The second disadvantage of the easy one-click access to previously rare texts on the internet is the haphazard approach to the cataloging and the digitization of Islam’s cultural heritage.  The funding priorities of acceptable donors and grant-making agencies determine feasibility, while the competition for outside funding pits institutions against each other.  North American and European depositories favor institutional independence, when courting donors and applying to grant-making agencies, and focus, very sensibly, on clearly circumscribed projects.  For small-scale projects with their own dedicated Islamic manuscript portals―examples are the digitization initiatives at the Walters Art Museum Baltimore, Harvard University Library, or the Universitätsbibliothek Leipzig―are more likely to be successfully completed within their grant periods.  In contrast, large libraries, such as the Bibliothèque nationale de France in Paris (for single pages, see its Banques d’Images), the Bodleian Libraries (for single pages, see their Masterpieces of the non-Western book), or the Bayerische Staatsbibliothek in Munich (for complete books, see its Münchener Digitalisierungszentrum), include manuscripts and printed books in Arabic scripts while they are digitizing their most important rare holdings.  Whenever Islamic holdings are included into such comprehensive and long-term digitization projects, the quality and the accessibility of their metadata will determine whether in these vast online collections of digital surrogates search engines can retrieve the Islamic holdings.

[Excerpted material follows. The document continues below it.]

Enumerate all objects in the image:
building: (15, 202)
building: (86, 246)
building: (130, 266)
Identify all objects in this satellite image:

Occasionally, the initiative of a private donor seems to force a decision which database will receive the digital surrogates of Islamic manuscripts.  In May 2012, the Museum für Islamische Kunst in Berlin announced that it will digitize and catalog its collection within an Islamic Art Online portal because Yousef Jameel has provided the funding.  This digitization project will include the museum’s manuscripts in Arabic script, and the earlier plan of digitizing the museum’s Islamic books in cooperation with the digitization project Orient-Digital of the Orientabteilung der Staatsbibliothek zu Berlin has been abandoned (email, Julia Gonnella, 13 June 2012).  The situation in Berlin is quite curious since both the Museum für Islamische Kunst and the Staatsbibliothek belong to the Stiftung Preussischer Kulturbesitz.

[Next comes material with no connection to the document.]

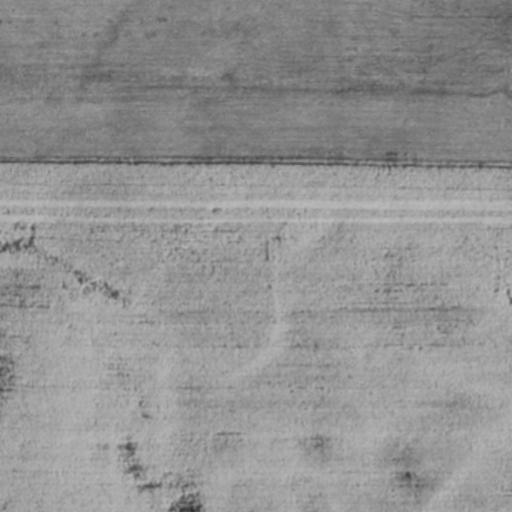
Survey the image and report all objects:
crop: (255, 255)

The haphazard approach to the cataloging and the digitization of Islam’s cultural heritage also reflects that for private donors it is now almost impossible to envision the digital cataloging of artifacts not available as digital surrogates.  Since so many manuscripts and printed books have already been digitized, there is enormous pressure on institutions to forge ahead with the digitization of their holdings, as completely as possible.  The example of the Collaboration in Cataloging Project of University of Michigan Library documents that it is possible to obtain funding for the digitization of uncataloged manuscripts in Arabic script.  Indeed, the undigitized book has become a problem, if not as a serious offense.  It is therefore only logical that in the British Library digitization and cataloging are going hand in hand, when private foundations contribute funding to particular projects.  In 2011 the British Library embarked on the creation of digital archive for its Persian manuscripts, and this summer the Iran-centered project was supplemented with a digital archive for the British Library holdings concerning the Gulf region.  This development is noteworthy because in a parallel move British academic libraries have bandied together to establish Fihrist, a digital union catalog for manuscripts in Arabic script in British libraries.  It remains to be seen whether other Western countries will follow suit and emulate the Fihrist model.  I suspect that the development of financing models of academic publishing will determine how Islamic manuscript catalogs will be published in the future.  In Germany, for example, the project of the Katalogisierung der orientalischen Handschriften in Deutschland (KOHD), which is now envisioned to be completed in 2015, continues to receive funding for issuing the Verzeichnis der orientalischen Handschriften in Deutschland (VOHD), as printed hardcovers (email, Tilman Seidensticker, 17 May 2012).  Who are the intended audiences of these very expensive German books?  For decades German has been losing ground as an academic lingua franca, and only research libraries with generous acquisition budgets can afford standing subscriptions to the VOHD.  But be this is as it may, the KOHD sticks to publishing the results of their research in print, as there is no comparable funding available for the creation of digital metadata records, derived from the detailed German descriptions of undigitized Oriental manuscripts.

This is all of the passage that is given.